The question being asked is if Apple has the obligation to be forced by the government to help law enforcement. This started after what happened at San Bernardino, with the FBI wanting access to a mobile device. Apple hasn’t argued against helping the government out – Apple allows them access to information stored on iCloud when asked. So Apple isn’t completely against the government when it comes to keeping information from them. Apple is arguing against being forced to change parts of iOS to allow “cheat codes” that can break into any iPhone.
This throws up interesting questions about what could happen if Apple were to make codes bypast iOS security. One of the first questions is how can the government and Apple keep the codes safe, keep them out of the hands of criminals, other governments, or anyone who wants to break into a person’s device. Hackers are crafty and it’s likely that some of them will attempt to find these codes. If a hacker finds it and publishes the codes online, then everyone’s security is compromised. Which Apple will need to change their iOS, send out an update, and when the codes are found again repeat the process.
It’s hard to argue against the government wanting certain information from certain individuals. No one who watched The Wire would argue that the criminals had their privacy violated by having their conversations taped. What this argument shows the disparity in government policy and law. Government policy should be written to protect the innocent first and foremost, with Apple and most Apple users innocent. If codes are created, and then end up being released, the innocent are no longer protected.

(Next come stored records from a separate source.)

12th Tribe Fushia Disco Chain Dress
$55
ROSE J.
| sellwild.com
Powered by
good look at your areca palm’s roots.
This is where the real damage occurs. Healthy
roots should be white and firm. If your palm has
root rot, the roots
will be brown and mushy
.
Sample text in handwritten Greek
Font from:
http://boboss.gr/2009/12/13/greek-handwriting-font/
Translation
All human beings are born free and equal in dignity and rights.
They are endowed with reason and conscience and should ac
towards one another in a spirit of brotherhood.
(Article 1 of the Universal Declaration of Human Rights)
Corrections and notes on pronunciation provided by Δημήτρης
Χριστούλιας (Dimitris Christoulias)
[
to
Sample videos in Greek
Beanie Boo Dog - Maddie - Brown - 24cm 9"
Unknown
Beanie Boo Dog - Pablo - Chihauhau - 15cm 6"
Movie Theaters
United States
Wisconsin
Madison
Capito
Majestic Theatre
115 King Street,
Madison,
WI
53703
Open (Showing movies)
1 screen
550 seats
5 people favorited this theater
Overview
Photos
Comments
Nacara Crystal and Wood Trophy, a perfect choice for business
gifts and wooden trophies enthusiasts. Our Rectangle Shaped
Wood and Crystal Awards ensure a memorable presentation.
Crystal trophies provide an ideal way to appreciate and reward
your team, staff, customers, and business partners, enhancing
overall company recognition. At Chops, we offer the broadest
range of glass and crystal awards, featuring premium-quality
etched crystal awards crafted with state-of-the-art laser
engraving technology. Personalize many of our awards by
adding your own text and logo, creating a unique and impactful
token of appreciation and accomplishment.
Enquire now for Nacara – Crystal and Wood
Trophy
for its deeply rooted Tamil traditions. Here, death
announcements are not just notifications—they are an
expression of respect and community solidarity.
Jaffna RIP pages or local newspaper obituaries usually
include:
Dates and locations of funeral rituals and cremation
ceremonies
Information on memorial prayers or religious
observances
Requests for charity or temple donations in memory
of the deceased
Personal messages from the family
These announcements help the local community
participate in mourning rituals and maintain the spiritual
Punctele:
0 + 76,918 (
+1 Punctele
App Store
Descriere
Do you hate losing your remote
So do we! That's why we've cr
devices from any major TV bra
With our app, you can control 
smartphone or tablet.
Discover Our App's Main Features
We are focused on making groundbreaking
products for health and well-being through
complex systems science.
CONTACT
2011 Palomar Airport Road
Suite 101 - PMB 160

The US government, technology companies and others involved need to work out how to keep privacy and security together, to continue to allow people personal freedom of communication without worry of information going to people it’s not intended for. 100% encryption isn’t an answer and isn’t something that’s ever existed. Government authorities have been able to record phone calls for decades without anyone worrying about being listened in on. The results of the Apple Vs FBI argument will likely last some time as this is a problem where a well thought out solution is needed, not a knee jerk reactionary policy that preys on fear.